I don't remember being offered any psychological support or treatment - Only Psych Assessment for suitability of service which definitely caused more harm than good. I was offered a farewell function but I couldn't face the people. Two planes flew into the World Trade Centre and I barely noticed. Two old friends gave me a place to stay the night before I left Darwin, but I couldn't look them in the eye, and they were clearly uncomfortable having me around. I have never blamed them - I was a wreck and I looked like it.

So I drove - for two and a half months - just me and the dog. It took me almost twenty years and another near breakdown to stop running.

Invictus and The Silent Veteran

For a Silent Veteran who had mostly avoided facing anything to do with the military the telecast of the Invictus Games in Australia kind of shook things up.

I saw a face I hadn't seen since he graduated ADFA as one my senior classmen. He came up on one of the ads and I yelled out to my husband - "I used to know that bloke. He was one of the decent ones." I knew him through the rowing team, but we weren't close. Unlike me, he was a high achiever.  I don't remember anyone who didn't like him as a person. He was captain of the first eight rowing team and part of the senior cadet leadership team. He'll see this article before I publish but I'll admit that he was a bit of a star and someone the junior classes mostly looked up to. I'm sure his wife will agree that he was not terribly hard on the eye at that age either.

I never saw him again after he graduated until his face made it in to my loungeroom as part of the Invictus Games promotions. I'll admit that I tried to avoid watching any of the Invictus telecasts. It was just stirring up too much stuff.

Here he was, on national television, admitting that life had dealt him a few punches and scars - not quite "new out of the box" like he used to be. Admitting that he wasn't some kind of indestructible hero, that he and his wife and family face their daily challenges as best they can together. Admitting that some days are just shit and have to be endured. Posting it on Facebook. Telling people that if they just reach out their hand - someone will help.

Invictus had an impact in Australia that reached everywhere - even to my little fly speck on the map country town. The games did so much for the cause of the silent veteran in this country. For me, seeing the groundswell of support and positive national sentiment in my tiny local country community started to change my perception of myself and my problems. I eventually reached out to this wonderful man. His first words to me in over twenty years were "It's bloody good to hear your voice, how are you going?"

I was volunteering at a horse show and a friend I had known since I was sixteen asked me straight out if I was going to ride horses at the next Invictus games.  Strangers and friends everywhere showing that they were proud of "their" veterans.

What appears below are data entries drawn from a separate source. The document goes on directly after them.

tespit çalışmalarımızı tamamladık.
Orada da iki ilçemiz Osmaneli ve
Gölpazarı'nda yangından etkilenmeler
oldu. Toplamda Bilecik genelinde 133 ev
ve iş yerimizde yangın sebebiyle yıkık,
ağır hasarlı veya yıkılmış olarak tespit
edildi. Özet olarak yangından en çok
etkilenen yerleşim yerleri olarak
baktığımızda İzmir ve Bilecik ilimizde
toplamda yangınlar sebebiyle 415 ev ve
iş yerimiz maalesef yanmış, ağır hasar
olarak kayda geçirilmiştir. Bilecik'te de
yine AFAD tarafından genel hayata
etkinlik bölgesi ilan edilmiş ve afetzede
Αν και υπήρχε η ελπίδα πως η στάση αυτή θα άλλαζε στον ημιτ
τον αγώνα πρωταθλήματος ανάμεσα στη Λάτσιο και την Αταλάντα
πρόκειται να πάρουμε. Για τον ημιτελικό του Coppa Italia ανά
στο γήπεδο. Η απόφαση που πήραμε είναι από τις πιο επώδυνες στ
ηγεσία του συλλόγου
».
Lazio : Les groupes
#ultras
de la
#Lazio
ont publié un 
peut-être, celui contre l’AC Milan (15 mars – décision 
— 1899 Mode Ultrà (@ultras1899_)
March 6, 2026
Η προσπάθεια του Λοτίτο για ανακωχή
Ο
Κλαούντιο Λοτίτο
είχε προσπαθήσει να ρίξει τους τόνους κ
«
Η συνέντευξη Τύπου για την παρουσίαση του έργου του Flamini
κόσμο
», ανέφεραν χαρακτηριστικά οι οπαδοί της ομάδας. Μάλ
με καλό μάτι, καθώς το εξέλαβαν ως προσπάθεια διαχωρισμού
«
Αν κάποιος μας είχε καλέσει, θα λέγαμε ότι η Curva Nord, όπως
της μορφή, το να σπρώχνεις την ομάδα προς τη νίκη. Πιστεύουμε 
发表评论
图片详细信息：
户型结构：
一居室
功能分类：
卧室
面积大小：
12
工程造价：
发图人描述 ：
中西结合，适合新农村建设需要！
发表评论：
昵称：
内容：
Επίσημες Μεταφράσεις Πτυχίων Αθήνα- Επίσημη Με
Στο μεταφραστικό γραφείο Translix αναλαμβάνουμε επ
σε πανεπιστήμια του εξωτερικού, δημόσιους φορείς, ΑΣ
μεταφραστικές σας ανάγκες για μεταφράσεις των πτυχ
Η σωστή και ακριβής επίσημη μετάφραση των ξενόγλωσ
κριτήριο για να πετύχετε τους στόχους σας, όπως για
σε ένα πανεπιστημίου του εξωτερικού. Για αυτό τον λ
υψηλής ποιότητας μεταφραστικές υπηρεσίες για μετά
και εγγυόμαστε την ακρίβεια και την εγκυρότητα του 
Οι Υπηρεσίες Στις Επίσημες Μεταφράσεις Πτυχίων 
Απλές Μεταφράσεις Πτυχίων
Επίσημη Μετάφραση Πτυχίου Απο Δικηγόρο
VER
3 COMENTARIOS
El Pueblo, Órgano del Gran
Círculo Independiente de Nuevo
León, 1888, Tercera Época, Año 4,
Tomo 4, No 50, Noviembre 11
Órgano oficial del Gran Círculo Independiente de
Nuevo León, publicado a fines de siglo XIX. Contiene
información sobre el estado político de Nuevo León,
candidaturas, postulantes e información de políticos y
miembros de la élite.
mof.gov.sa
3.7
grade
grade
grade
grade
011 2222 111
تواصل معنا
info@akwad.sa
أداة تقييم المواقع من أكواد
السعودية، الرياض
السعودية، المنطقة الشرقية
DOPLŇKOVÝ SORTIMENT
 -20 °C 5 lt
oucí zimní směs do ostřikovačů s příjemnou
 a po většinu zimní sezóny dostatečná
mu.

My family, who have mostly borne the main load of supporting me were understandably concerned as to how I would react to being confronted with all this "Veteran Stuff" after all this time.

Prince Harry gave the closing address to the games at the Sydney Opera house. I only remember one thing from his speech.

The morning after the closing speech I found myself standing in the sun on my front verandah. I was on the phone to my mother, crying so hard I could barely speak.

"Mum, I'm not a victim - I'm a survivor".